The thing is, this isn't a new problem. Microbiological spoilage in paints with specific emphasis on water based paints has been an unfortunate side effect of using raw materials that are prone to contamination. Water alone is a perfect breeding ground for micro-organisms and due to this, both preservative use and microbiological testing have been undertaken in the paint industry for many years. High profile cases like the above are rare but can prove quite costly to companies in terms of bad publicity, drops in sales and compensation payouts. 

As well as the ammonia smell, contaminated paints can also smell like sulphur (rotten egg odour) due to the presence of sulfate reducing bacteria. 1 However, bacteria isn't necessarily the major culprit as fungi has been assessed to be the most prevalent paint spoilage organism. 2

In addition to foul odours, there are other side effects of bacterial / fungal paint contamination such as:

Visible bacterial / fungal growth
pH changes
Discoloration
Separation
Allergies / infections (human health implications)

Some changes to paint preservative limits has led to manufacturers to remove certain preservatives completely as they deem that the new limits set will no longer make these preservatives effective. The preservatives included in the new regulations are methylisothiazolinone (MIT) and methylchloroisothiazolinone (CMIT).

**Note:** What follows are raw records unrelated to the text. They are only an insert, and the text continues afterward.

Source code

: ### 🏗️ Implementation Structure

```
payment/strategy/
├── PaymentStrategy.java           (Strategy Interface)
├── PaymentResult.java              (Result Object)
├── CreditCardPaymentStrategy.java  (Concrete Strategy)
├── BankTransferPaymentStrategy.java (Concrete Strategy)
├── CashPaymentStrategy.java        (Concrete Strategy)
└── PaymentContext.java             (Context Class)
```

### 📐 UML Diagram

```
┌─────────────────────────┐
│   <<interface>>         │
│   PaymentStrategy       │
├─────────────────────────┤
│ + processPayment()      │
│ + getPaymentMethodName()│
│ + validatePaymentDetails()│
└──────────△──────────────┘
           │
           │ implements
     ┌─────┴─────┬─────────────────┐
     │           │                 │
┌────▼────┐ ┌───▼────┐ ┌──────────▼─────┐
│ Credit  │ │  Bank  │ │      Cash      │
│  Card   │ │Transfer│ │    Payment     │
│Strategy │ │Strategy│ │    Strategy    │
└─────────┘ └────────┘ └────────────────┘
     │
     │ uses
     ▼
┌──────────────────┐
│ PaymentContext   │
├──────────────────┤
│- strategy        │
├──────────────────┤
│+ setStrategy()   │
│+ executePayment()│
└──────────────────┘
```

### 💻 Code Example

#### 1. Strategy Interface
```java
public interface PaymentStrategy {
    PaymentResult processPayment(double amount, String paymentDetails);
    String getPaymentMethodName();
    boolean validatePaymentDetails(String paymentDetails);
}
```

However, other preservatives may have limits set in the future. 3

Whether certain preservatives are included in the paint or not, stringent microbiology testing protocols are recommended to test for contaminants and assess the efficacy of any in can preservatives.

References:

1 & 2. Contant, S., Caritá Júnior, G., Machado, P.F.M.P.B. and Lona, L.M.F., Evaluation of the effect of dry-film biocides on paint film preservation using neural networks. Brazilian Journal of Chemical Engineering (2010).